■ Extracted data
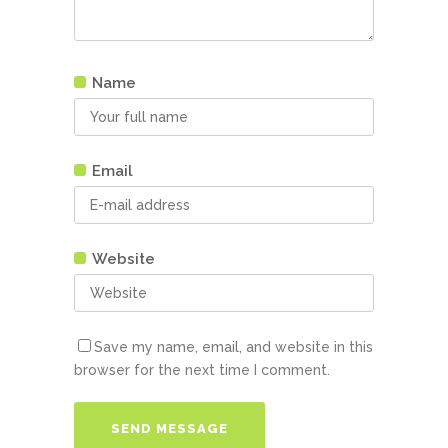
Name
Email
Website
Save my name, email, and website in this
browser for the next time I comment.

■ Task instructions
Repeat the listing verbatim, pictures excluded.

■ Written answer
Name
Email
Website
Save my name, email, and website in this
browser for the next time I comment.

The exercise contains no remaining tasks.